22. The prime numbers from 1 to 2500 can be obtained as follows. From a list of the numbers 1 to 2500, cross out all multiples of 2 (but not 2 itself). Then, find the next number (n, say) that is not crossed out and cross out all multiples of n (but not n). Repeat this last step provided that n has not exceeded 50 (the square root of 2500). The numbers remaining in the list (except 1) are prime. Write a program which uses this method to print all primes from 1 to 2500. Store your output in a file called primes.out. This method is called the Sieve of Eratosthenes, named after the Greek mathematician, geographer and philosopher.

23. There are 500 light bulbs (numbered 1 to 500) arranged in a row.

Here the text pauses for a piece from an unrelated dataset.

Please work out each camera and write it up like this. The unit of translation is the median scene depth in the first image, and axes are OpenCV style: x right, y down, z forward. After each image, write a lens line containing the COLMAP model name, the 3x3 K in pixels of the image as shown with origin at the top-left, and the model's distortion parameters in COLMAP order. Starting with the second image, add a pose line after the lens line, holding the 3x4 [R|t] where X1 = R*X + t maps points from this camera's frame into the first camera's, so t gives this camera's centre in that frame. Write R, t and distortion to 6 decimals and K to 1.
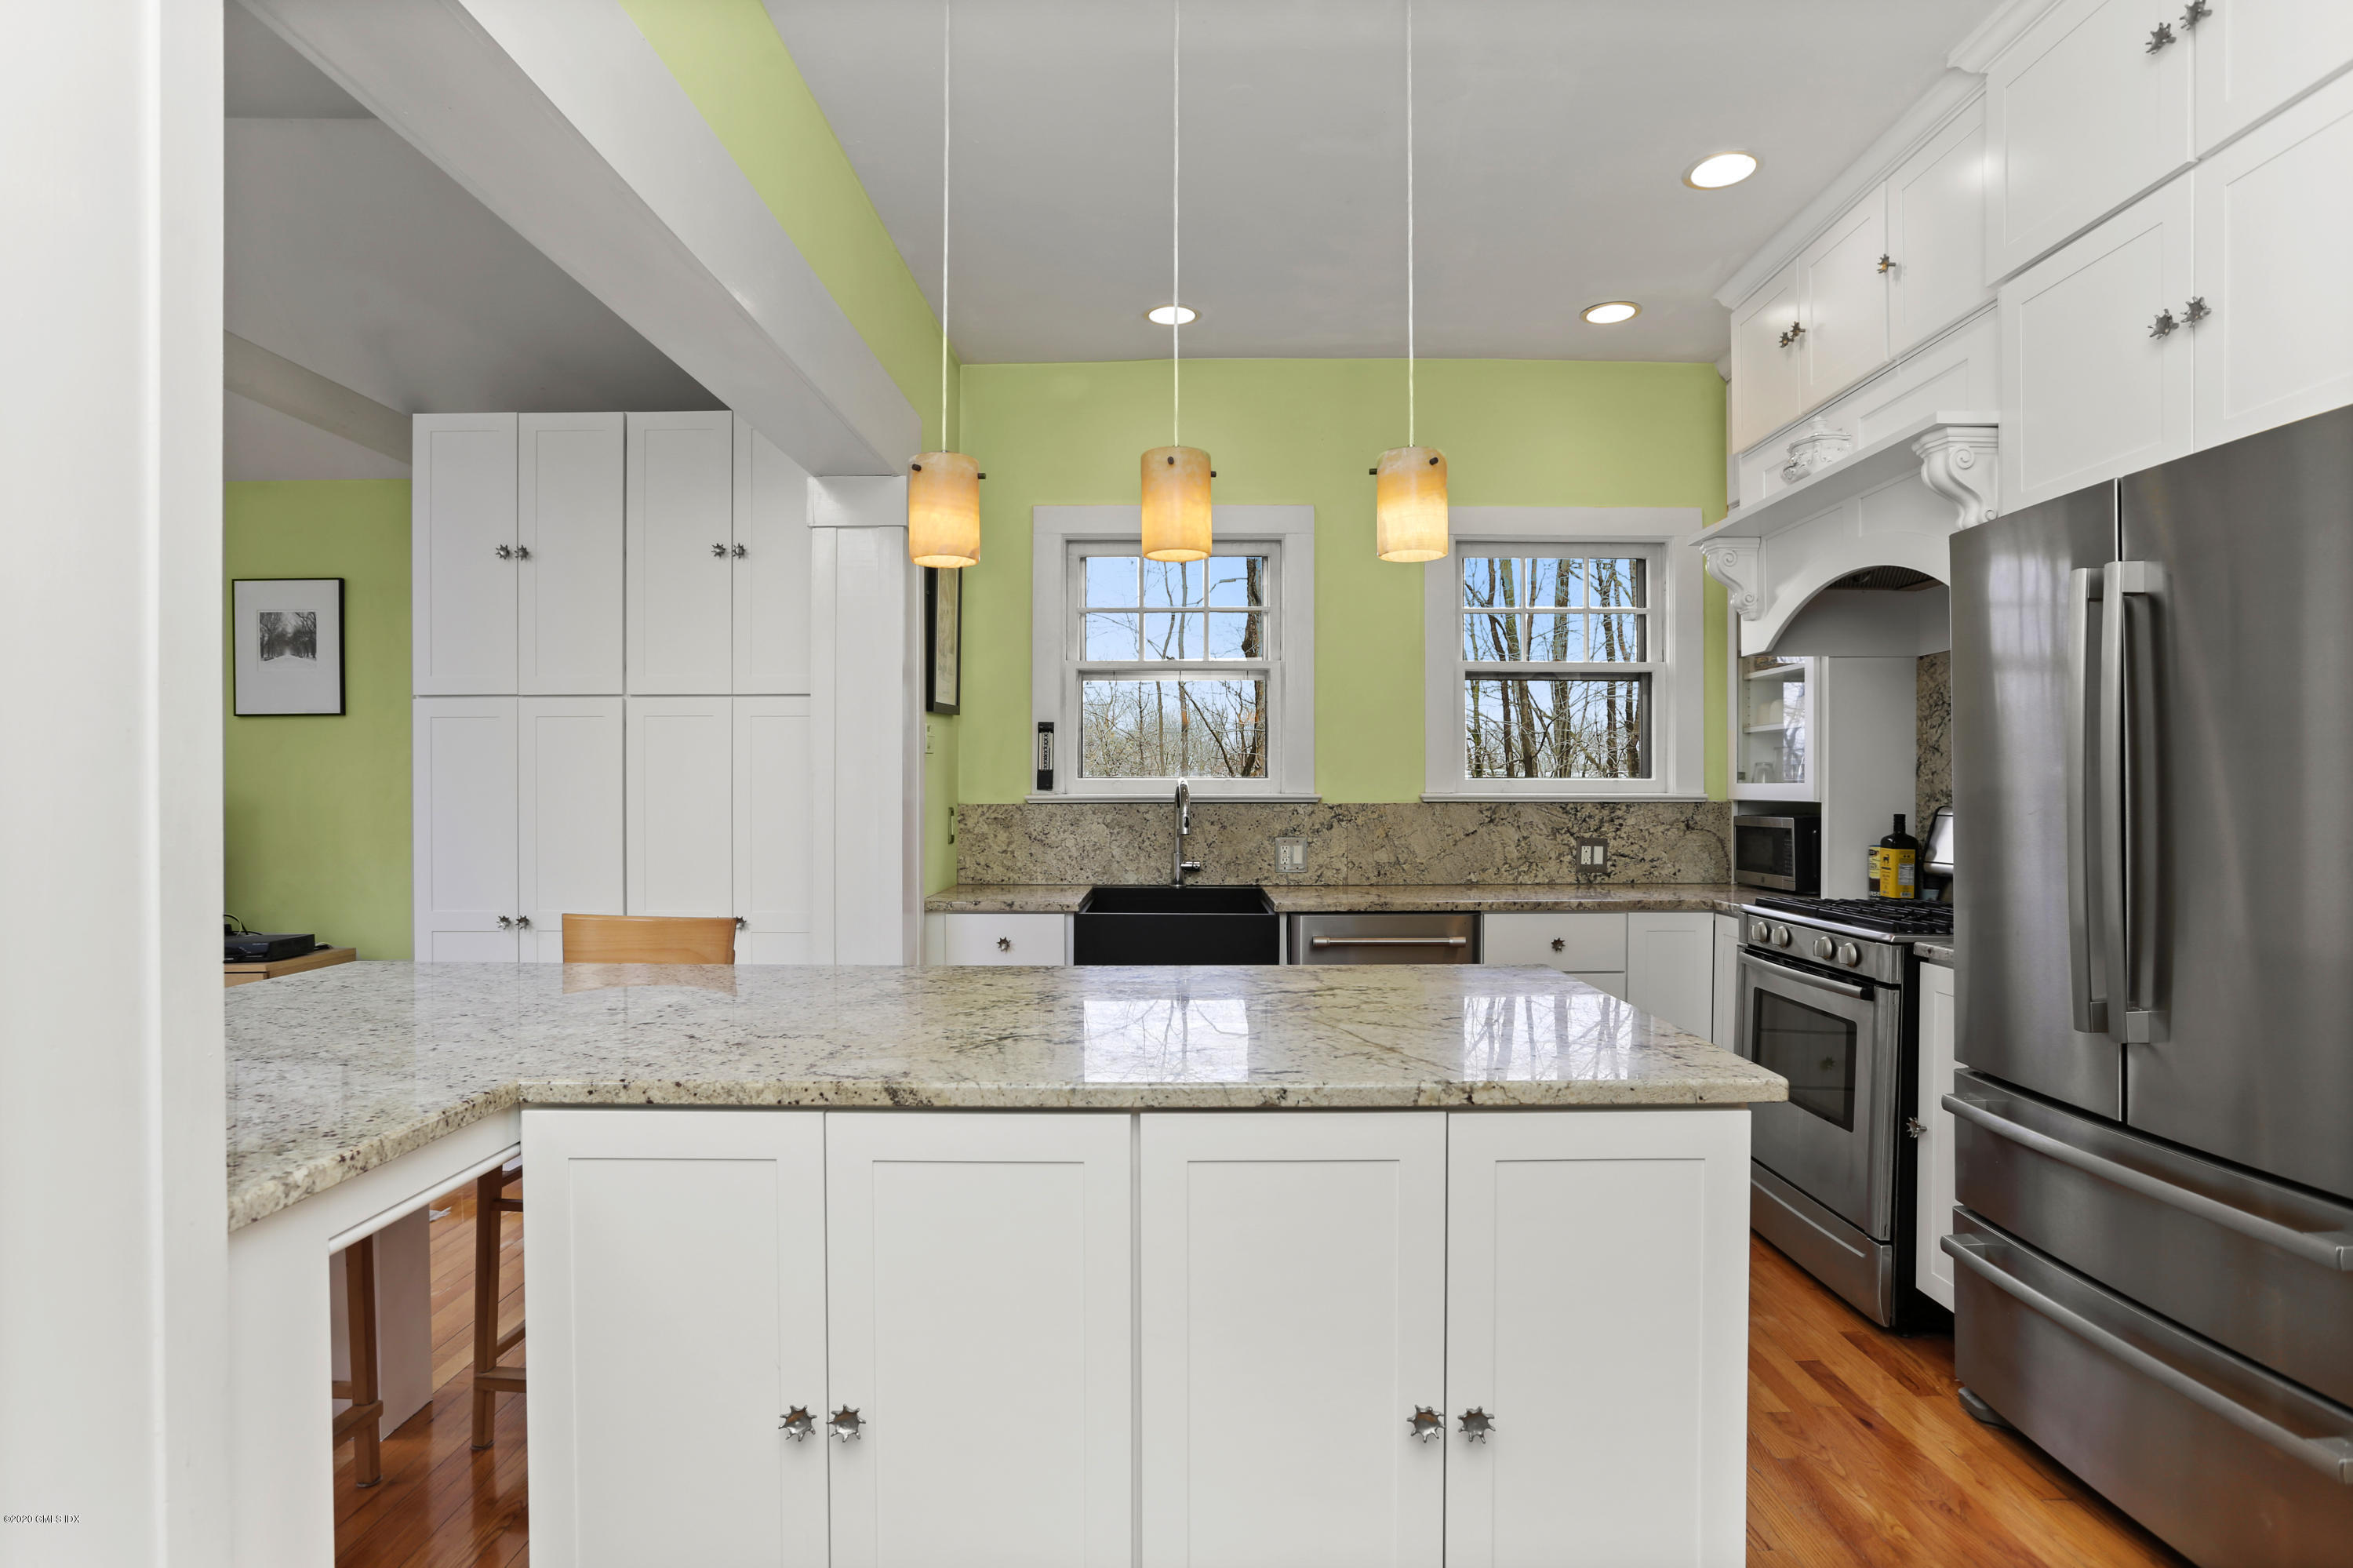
lens RADIAL K [[1181.8, 0, 1191.8], [0, 1181.8, 795.1], [0, 0, 1]] dist [-0.060973, 0.021776]
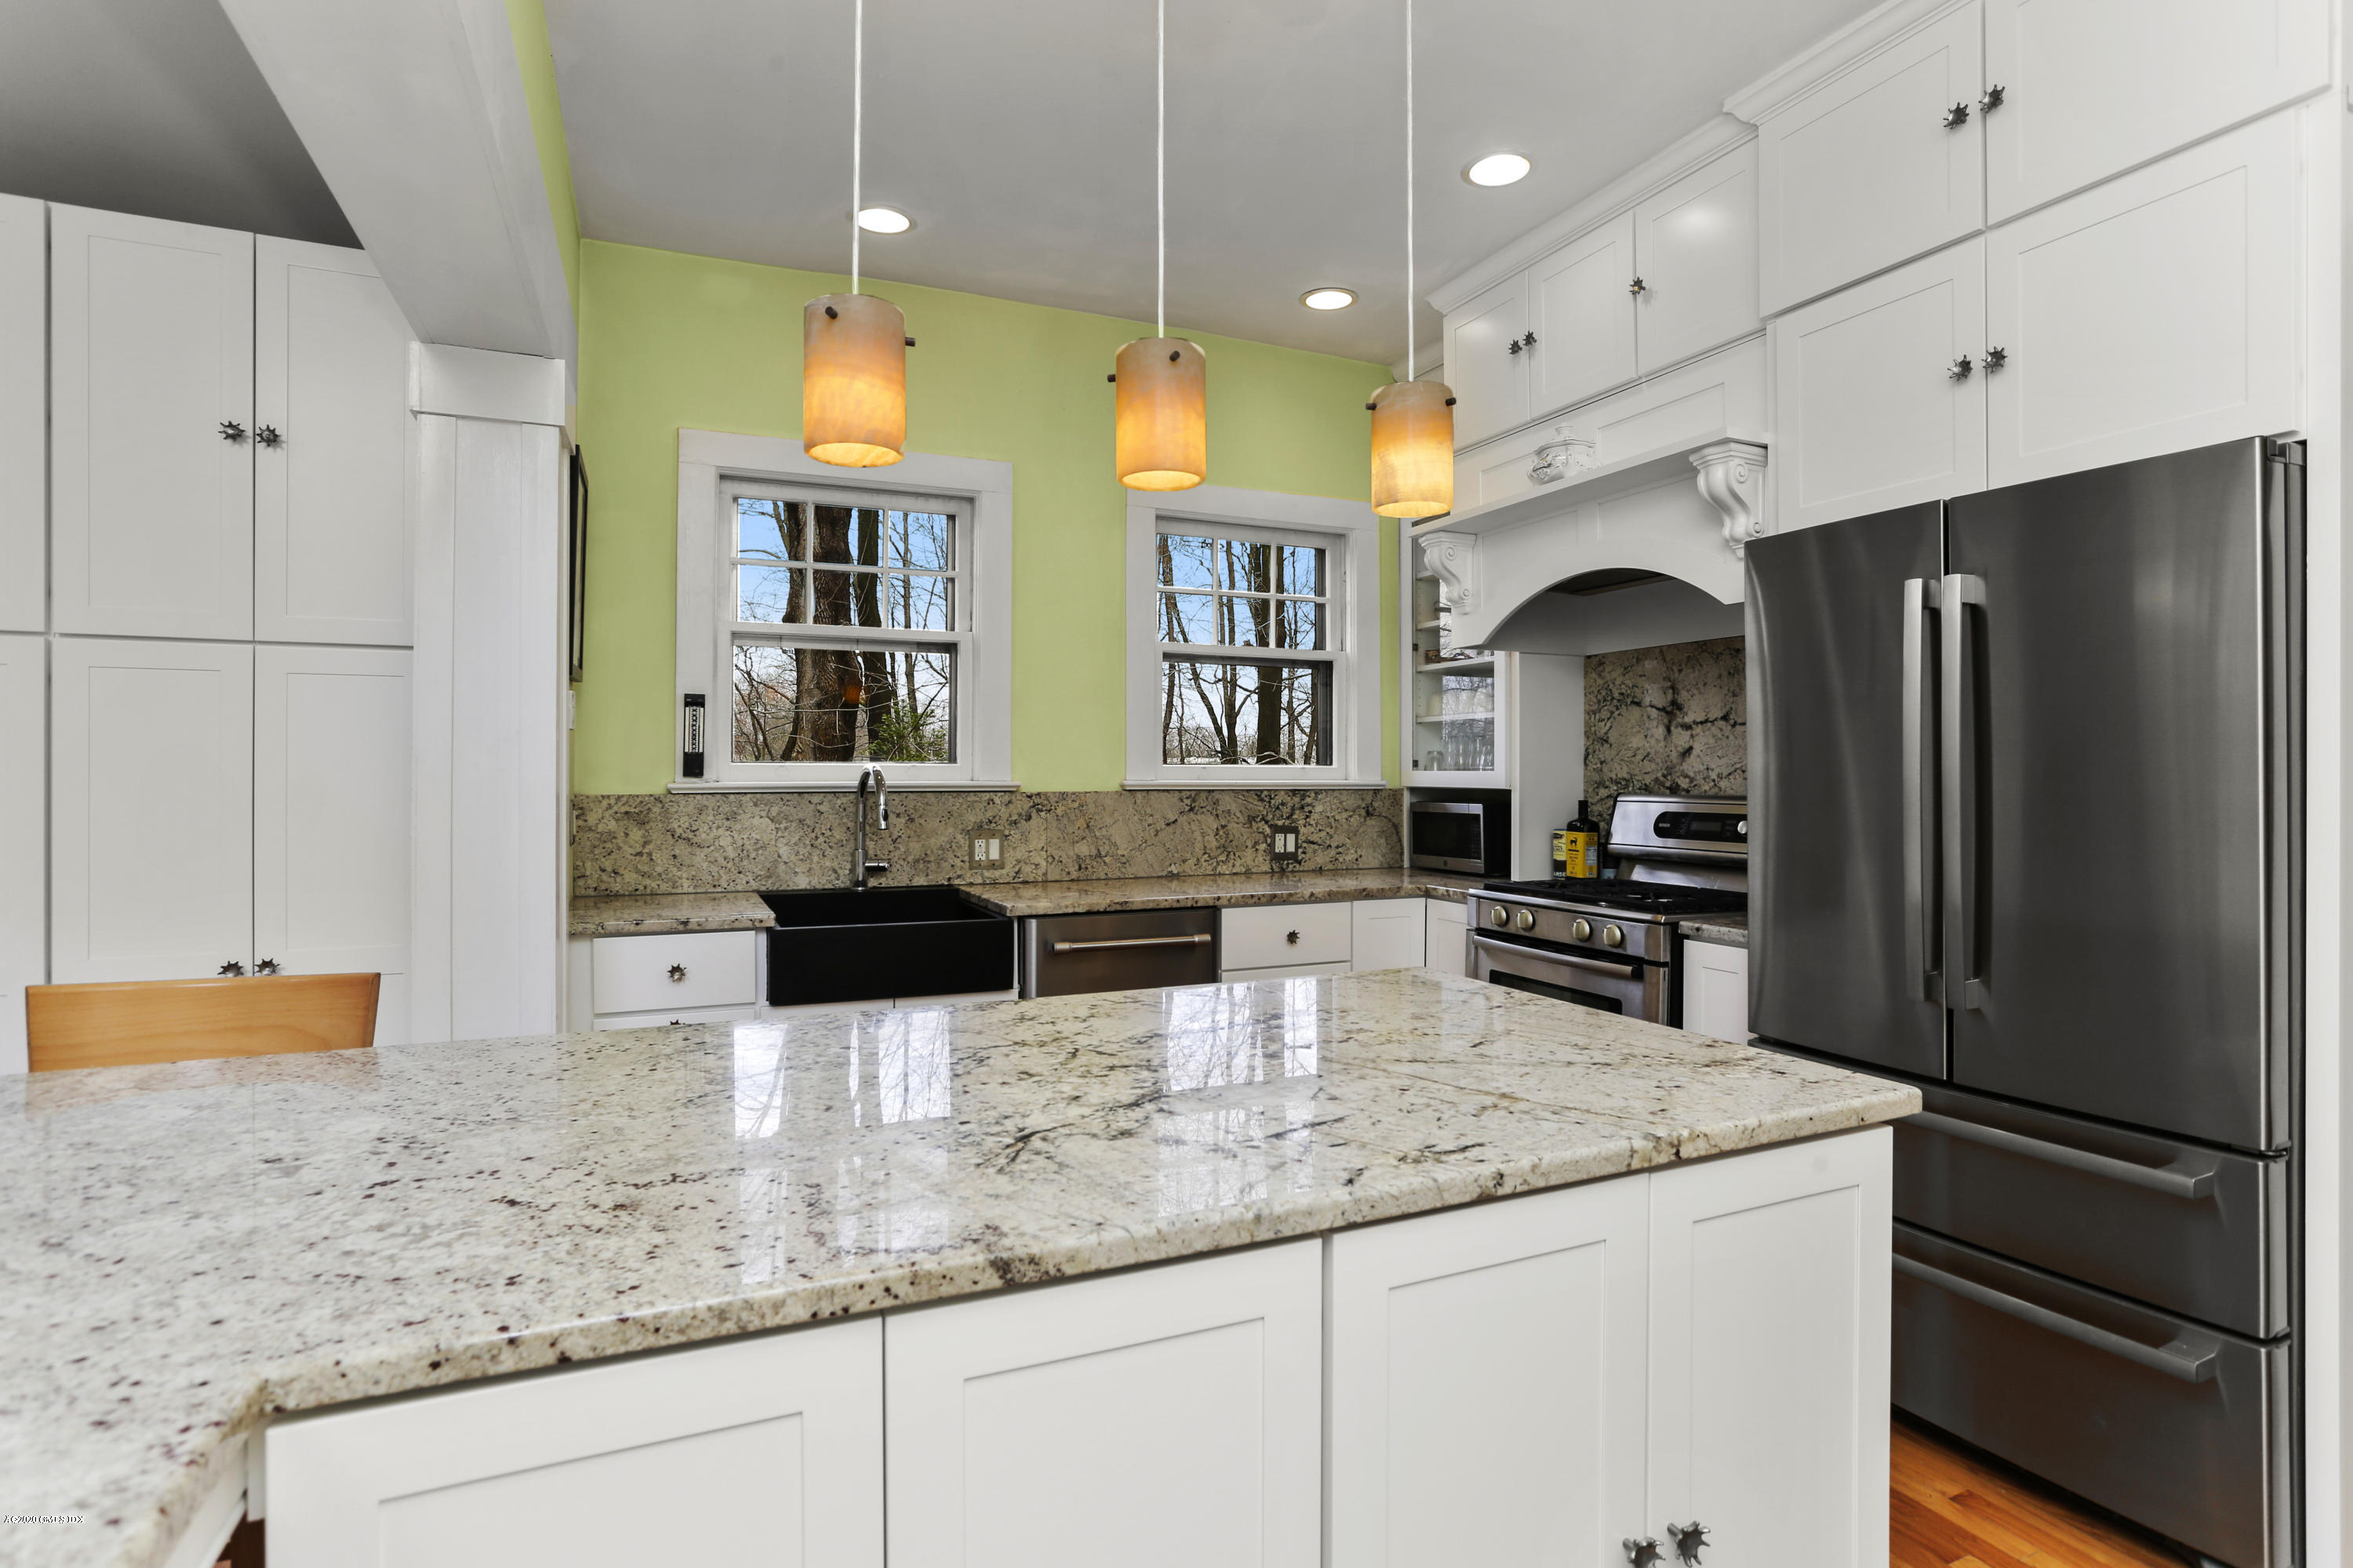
lens RADIAL K [[1171.5, 0, 1188.6], [0, 1171.5, 768.1], [0, 0, 1]] dist [-0.058254, 0.028382]
pose [[0.911700, 0.003668, 0.410841, -0.162855], [0.000137, 0.999957, -0.009231, -0.003467], [-0.410858, 0.008472, 0.911660, 0.149942]]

Initially, they are all OFF. Starting with bulb 2, all even numbered bulbs are turned ON. Next, starting with bulb 3, and visiting every third bulb, it is turned ON if it is OFF, and it is turned OFF if it is ON. This procedure is repeated for every fourth bulb, then every fifth bulb, and so on up to the 500th bulb. Write a program to determine which bulbs are OFF at the end of the above exercise.

24. There is something special about the bulbs that are OFF. What is it? Can you explain why it is so?